= Acoustic shock =

Negative symptoms in response to loud noise

Acoustic shock is the set of symptoms a person may experience after hearing an unexpected, loud sound. The loud sound, called an acoustic incident, can be caused by feedback oscillation, fax tones, or signalling tones. Telemarketers and call centre employees are thought to be most at risk.

==Reported symptoms==
During the exposure, most people experience discomfort and pain. After the exposure, some people might report shock, nausea and anxiety or depression. Headache, fatigue, hypersensitivity to loud noise and tinnitus may continue for days, weeks or indefinitely. It has not been established how such unrelated symptoms might be caused by an acoustic exposure, or whether such symptoms are even a direct result of exposure. There is literature that suggests acoustic shock is not a pathological entity but predominantly psychogenic.

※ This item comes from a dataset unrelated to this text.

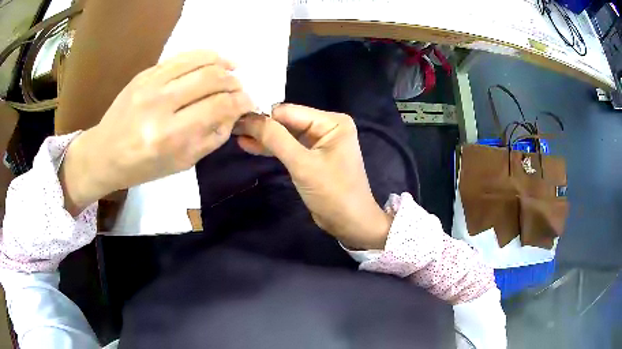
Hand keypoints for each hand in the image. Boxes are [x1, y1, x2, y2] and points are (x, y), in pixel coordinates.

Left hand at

==Physiological mechanisms==
It has been suggested that the tensor tympani is involved in causing the disorder (see tonic tensor tympani syndrome). In France, researchers report the study of a case of acoustic shock in a scientific publication. They suggest that these symptoms may result from a loop involving the middle ear muscles, peripheral inflammatory processes, activation and sensitization of the trigeminal nerve, the autonomic nervous system, and central feedbacks.

==Prevention==
There are many methods of attempting to reduce the risk of AS. Several devices attempt to remove potentially harmful sound signals by digital signal processing. None has yet been shown to be fully effective. Devices which solely limit noise levels to about 85 dB have been shown in field trials to be ineffective (data from these trials has not been released into the public domain). Limiting background noise and office stress may also reduce the chance of an acoustic shock. Proper use of the headset and preventing mobile phones from being used in call centers reduces the chance of feedback.

==Legal action==
84 BT employees with depression, headaches and other health problems demanded compensation for injury sustained from acoustic shock at work. BT has already paid £90,000 to one worker who had tinnitus.

In March 2018, a musician won a claim for damages against the British Royal Opera House for acoustic shock caused by excessive noise during orchestral rehearsals.